WHAT IS BEING ASKED
Excluding images, repeat the data exactly as given.

MATERIAL PROVIDED
·····
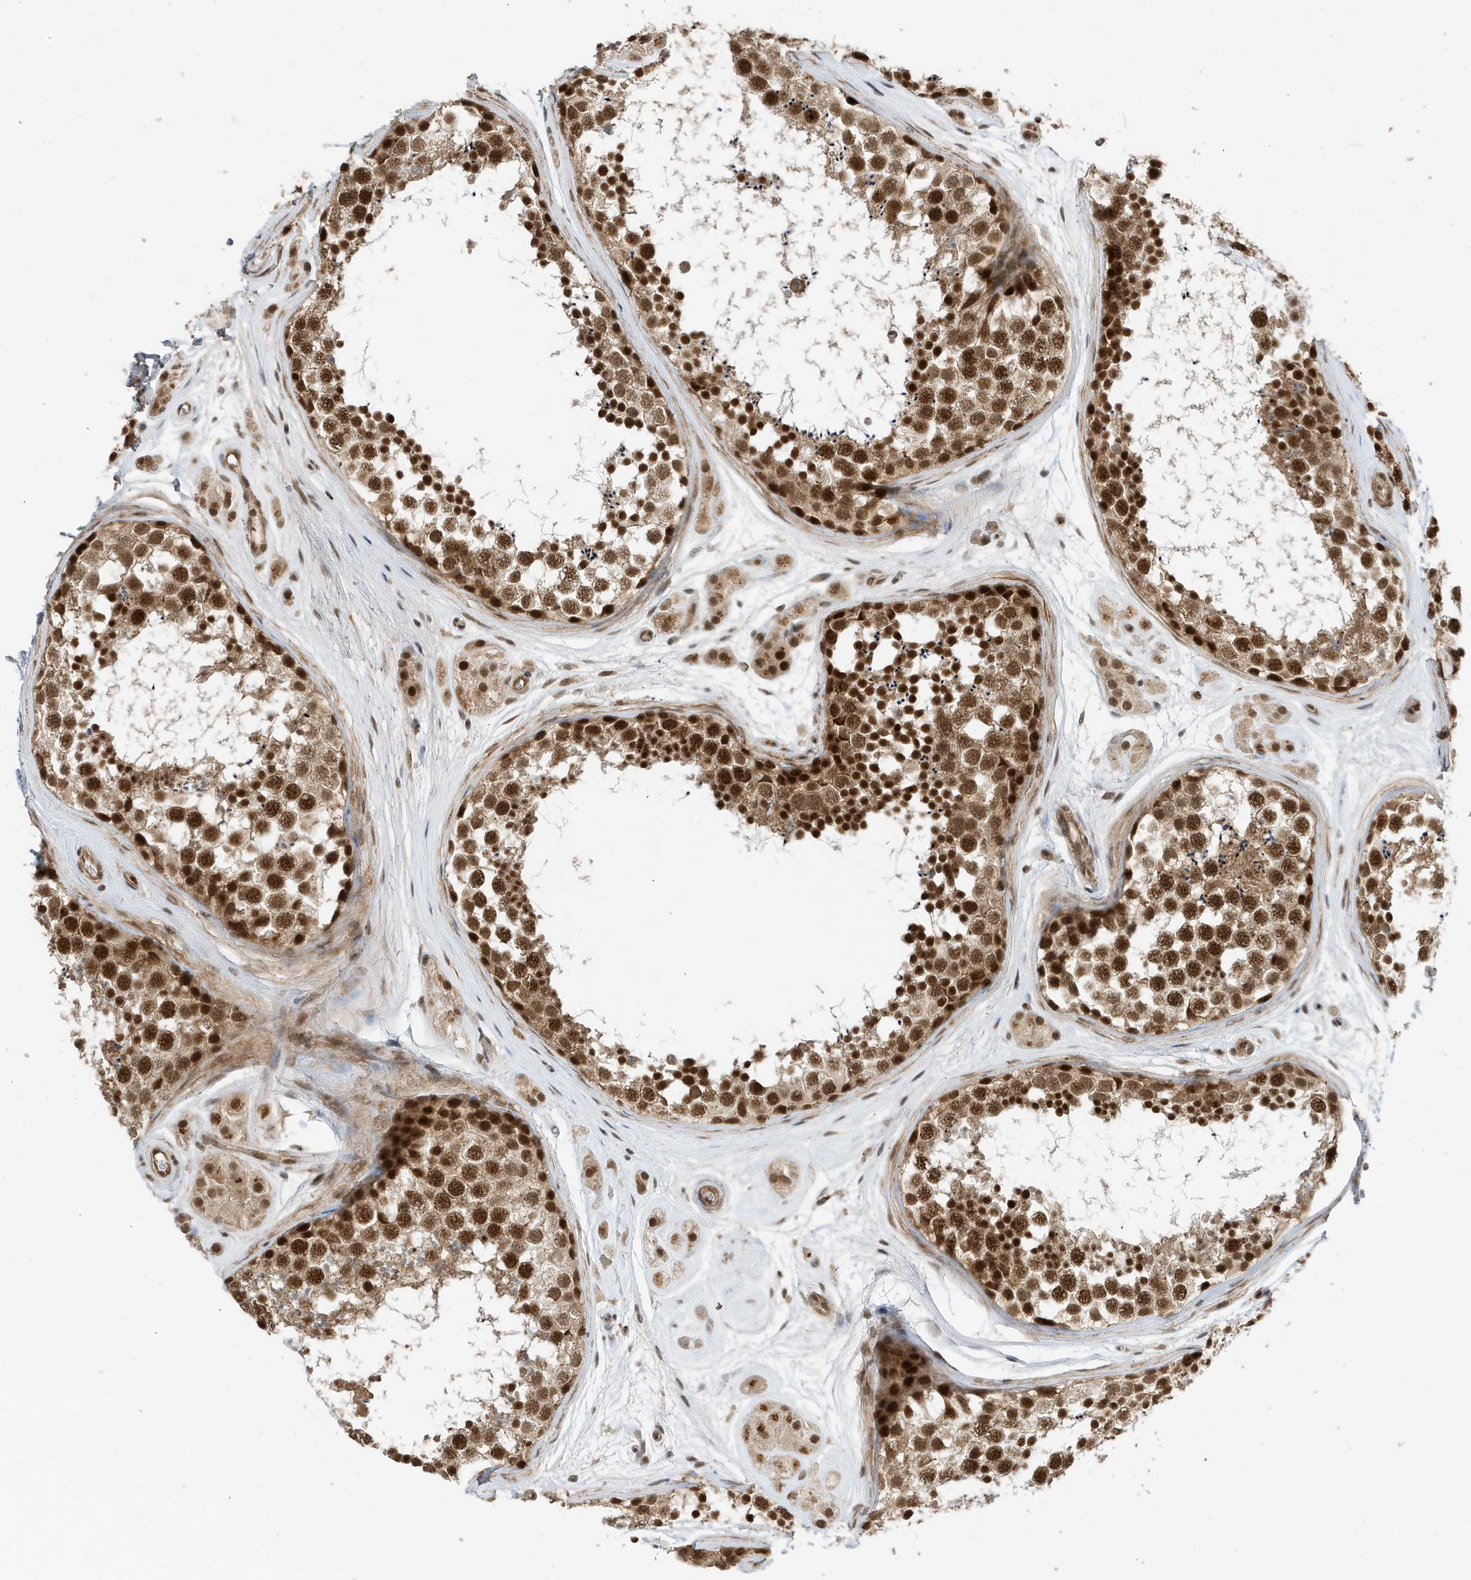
{"staining": {"intensity": "strong", "quantity": ">75%", "location": "nuclear"}, "tissue": "testis", "cell_type": "Cells in seminiferous ducts", "image_type": "normal", "snomed": [{"axis": "morphology", "description": "Normal tissue, NOS"}, {"axis": "topography", "description": "Testis"}], "caption": "Cells in seminiferous ducts demonstrate high levels of strong nuclear expression in approximately >75% of cells in benign testis.", "gene": "MAST3", "patient": {"sex": "male", "age": 56}}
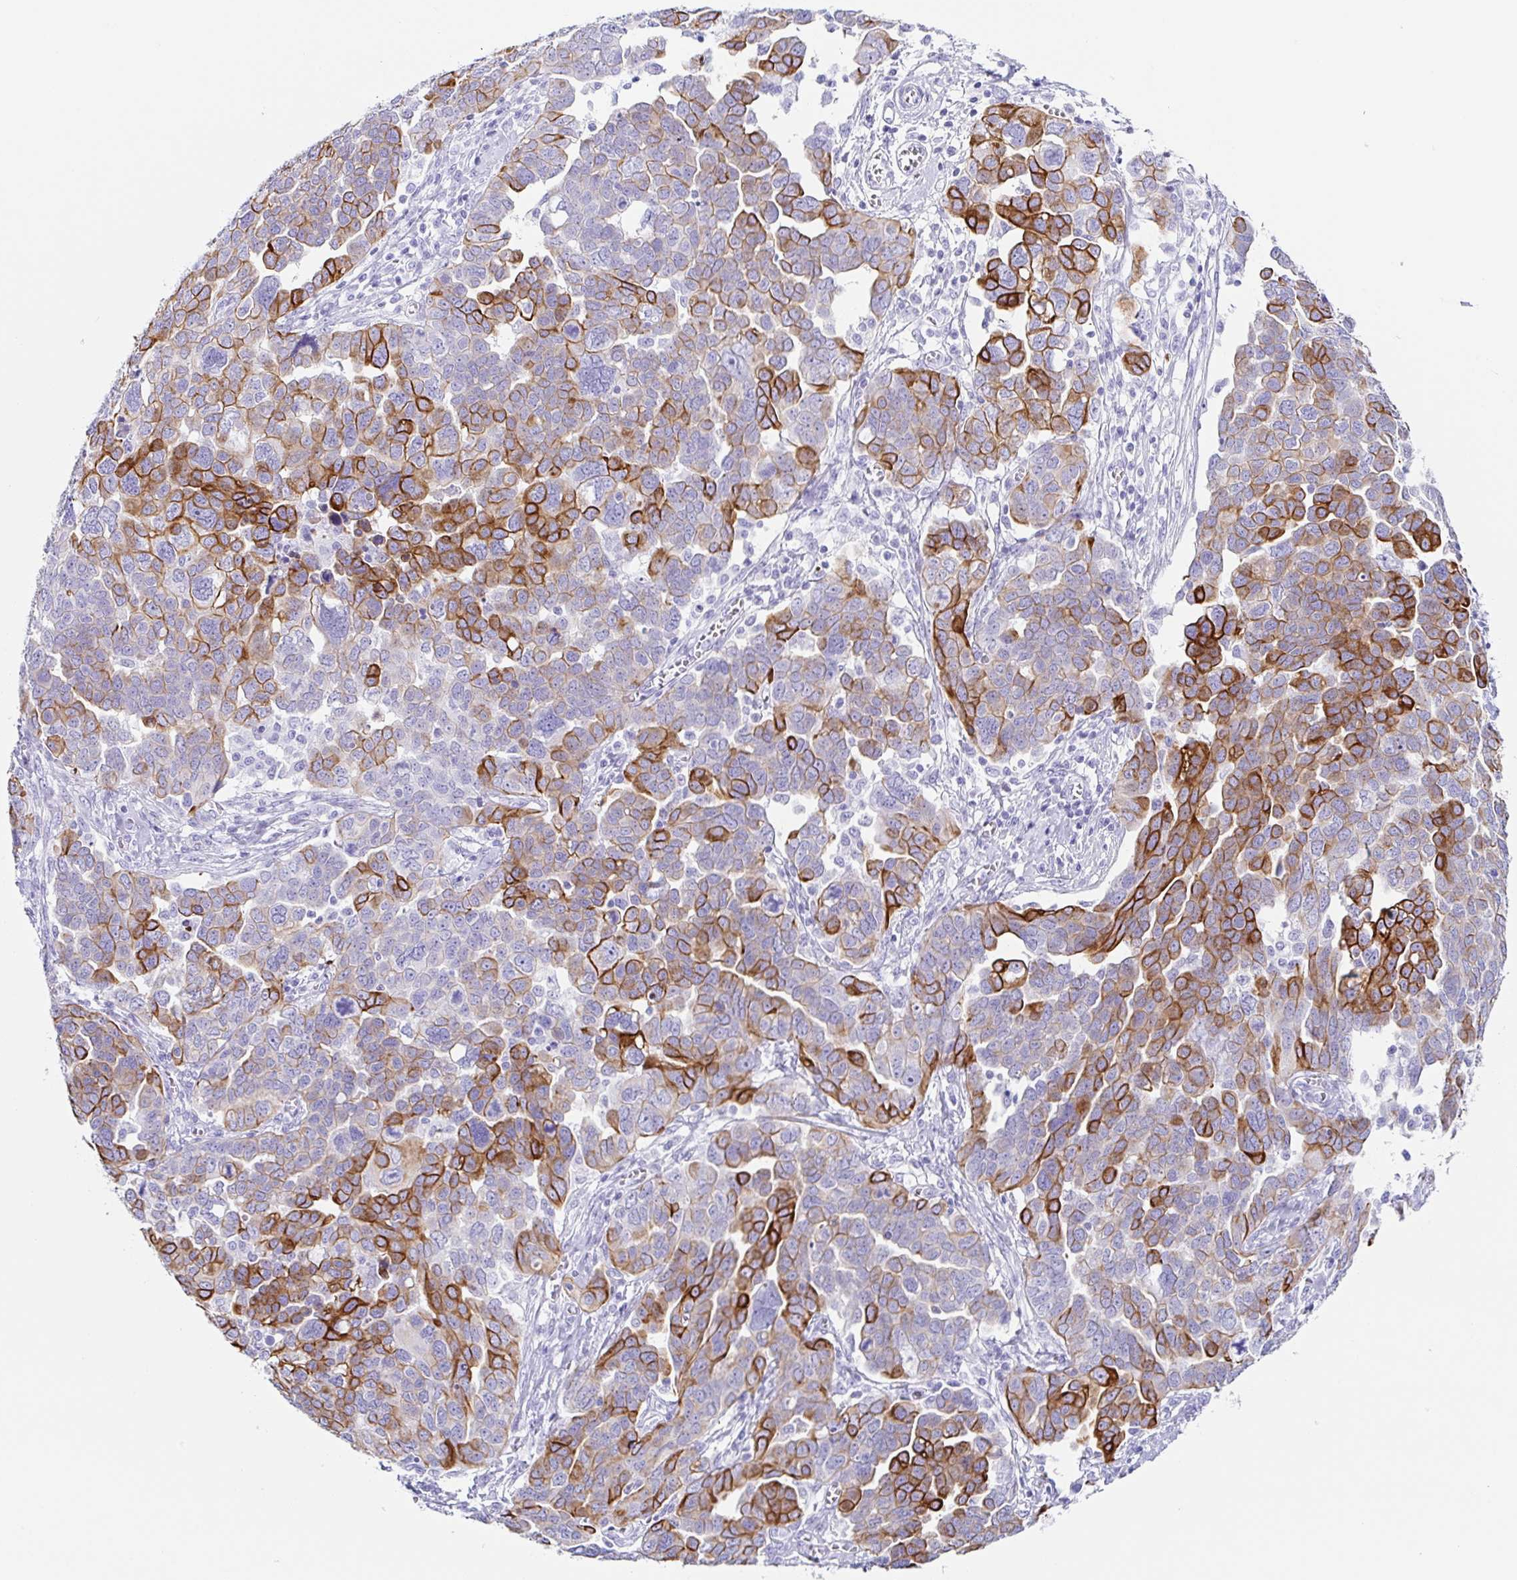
{"staining": {"intensity": "strong", "quantity": "25%-75%", "location": "cytoplasmic/membranous"}, "tissue": "ovarian cancer", "cell_type": "Tumor cells", "image_type": "cancer", "snomed": [{"axis": "morphology", "description": "Cystadenocarcinoma, serous, NOS"}, {"axis": "topography", "description": "Ovary"}], "caption": "Immunohistochemistry of ovarian serous cystadenocarcinoma shows high levels of strong cytoplasmic/membranous expression in approximately 25%-75% of tumor cells. (IHC, brightfield microscopy, high magnification).", "gene": "CLDND2", "patient": {"sex": "female", "age": 59}}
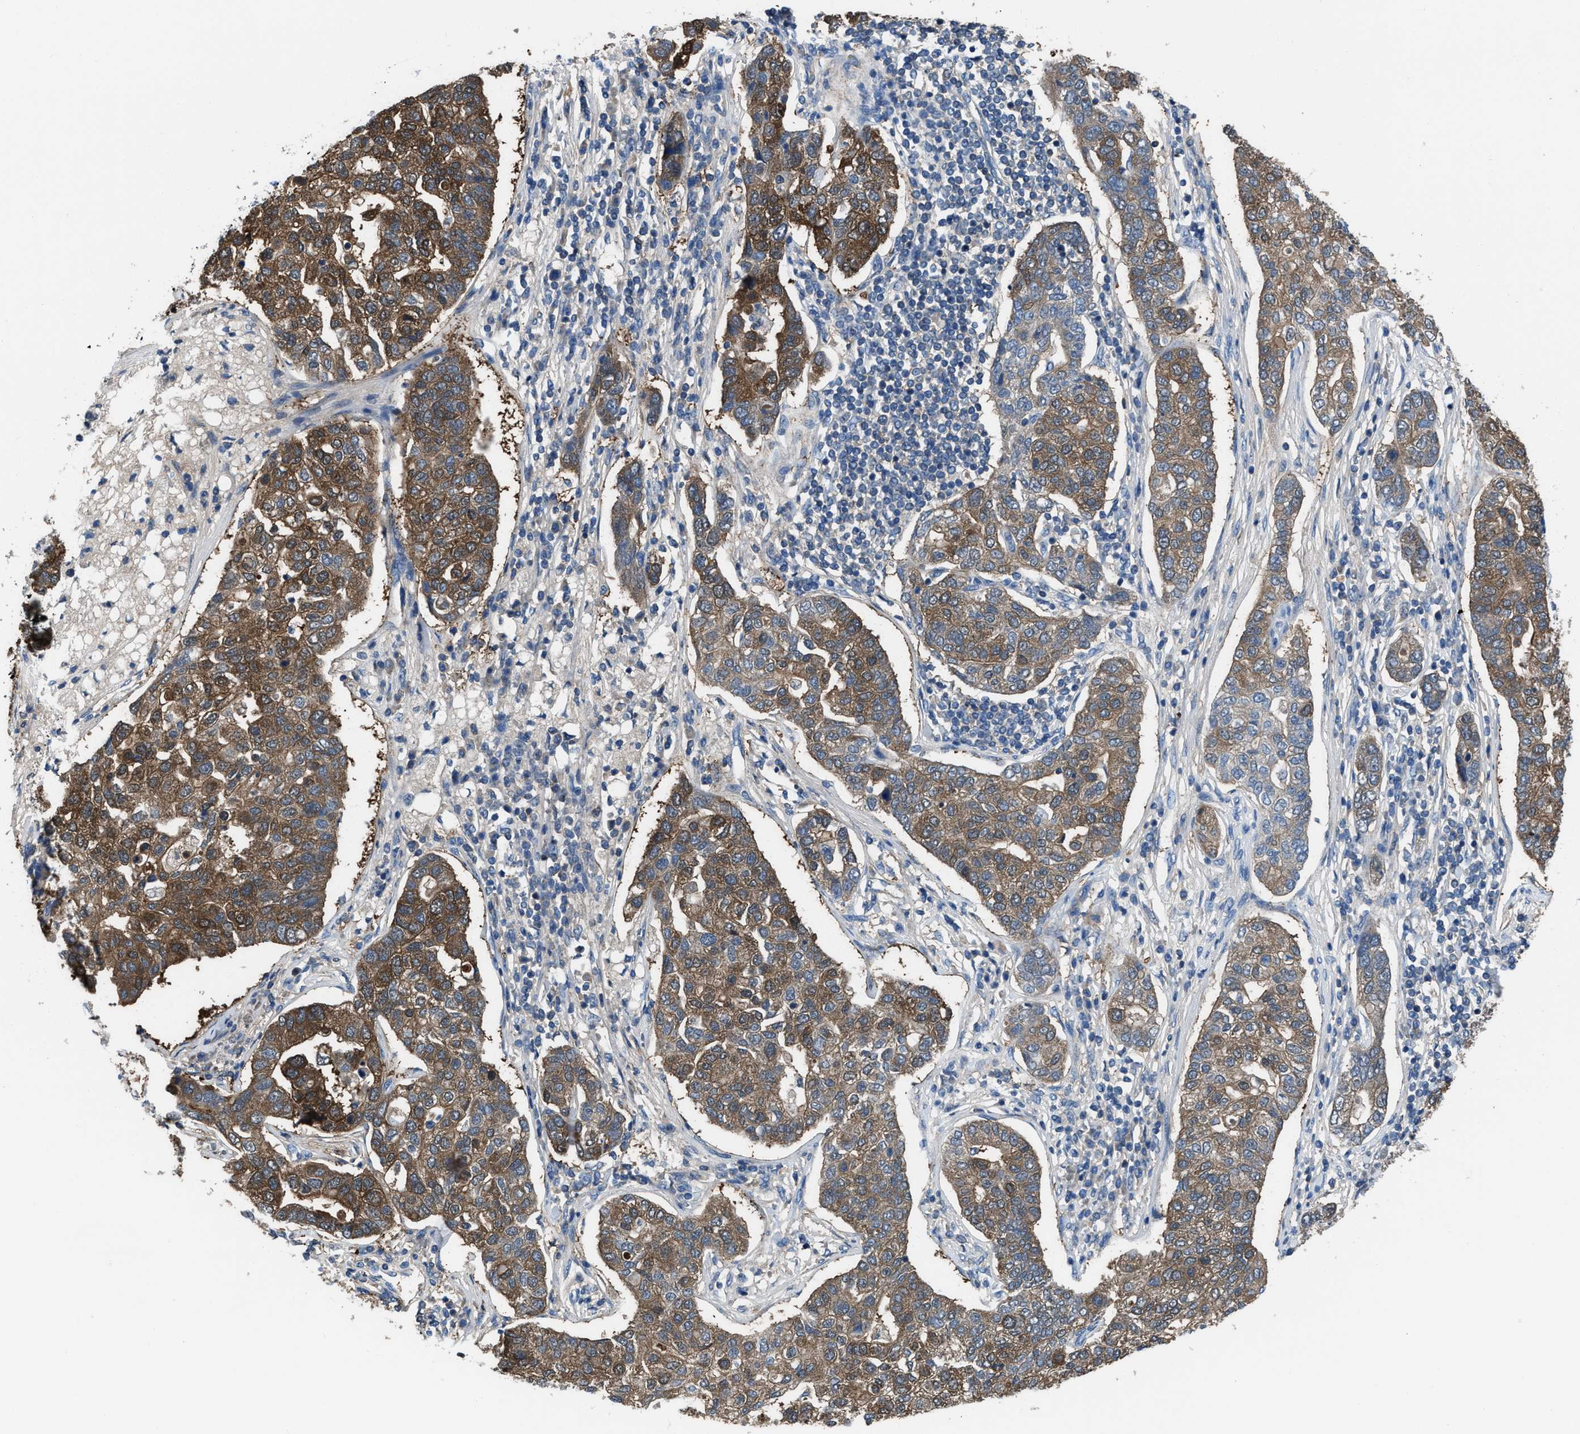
{"staining": {"intensity": "moderate", "quantity": ">75%", "location": "cytoplasmic/membranous"}, "tissue": "pancreatic cancer", "cell_type": "Tumor cells", "image_type": "cancer", "snomed": [{"axis": "morphology", "description": "Adenocarcinoma, NOS"}, {"axis": "topography", "description": "Pancreas"}], "caption": "About >75% of tumor cells in human pancreatic cancer (adenocarcinoma) reveal moderate cytoplasmic/membranous protein expression as visualized by brown immunohistochemical staining.", "gene": "NUDT5", "patient": {"sex": "female", "age": 61}}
·····
WRITTEN REPLY
{"staining": {"intensity": "strong", "quantity": ">75%", "location": "nuclear"}, "tissue": "testis", "cell_type": "Cells in seminiferous ducts", "image_type": "normal", "snomed": [{"axis": "morphology", "description": "Normal tissue, NOS"}, {"axis": "topography", "description": "Testis"}], "caption": "Cells in seminiferous ducts demonstrate high levels of strong nuclear expression in approximately >75% of cells in benign testis.", "gene": "MAST3", "patient": {"sex": "male", "age": 56}}
{"staining": {"intensity": "strong", "quantity": "25%-75%", "location": "cytoplasmic/membranous"}, "tissue": "ovarian cancer", "cell_type": "Tumor cells", "image_type": "cancer", "snomed": [{"axis": "morphology", "description": "Cystadenocarcinoma, serous, NOS"}, {"axis": "topography", "description": "Ovary"}], "caption": "Immunohistochemistry of ovarian serous cystadenocarcinoma shows high levels of strong cytoplasmic/membranous expression in approximately 25%-75% of tumor cells. (IHC, brightfield microscopy, high magnification).", "gene": "CLDND2", "patient": {"sex": "female", "age": 59}}
{"staining": {"intensity": "moderate", "quantity": ">75%", "location": "cytoplasmic/membranous"}, "tissue": "pancreatic cancer", "cell_type": "Tumor cells", "image_type": "cancer", "snomed": [{"axis": "morphology", "description": "Adenocarcinoma, NOS"}, {"axis": "topography", "description": "Pancreas"}], "caption": "About >75% of tumor cells in human pancreatic cancer (adenocarcinoma) reveal moderate cytoplasmic/membranous protein expression as visualized by brown immunohistochemical staining.", "gene": "NUDT5", "patient": {"sex": "female", "age": 61}}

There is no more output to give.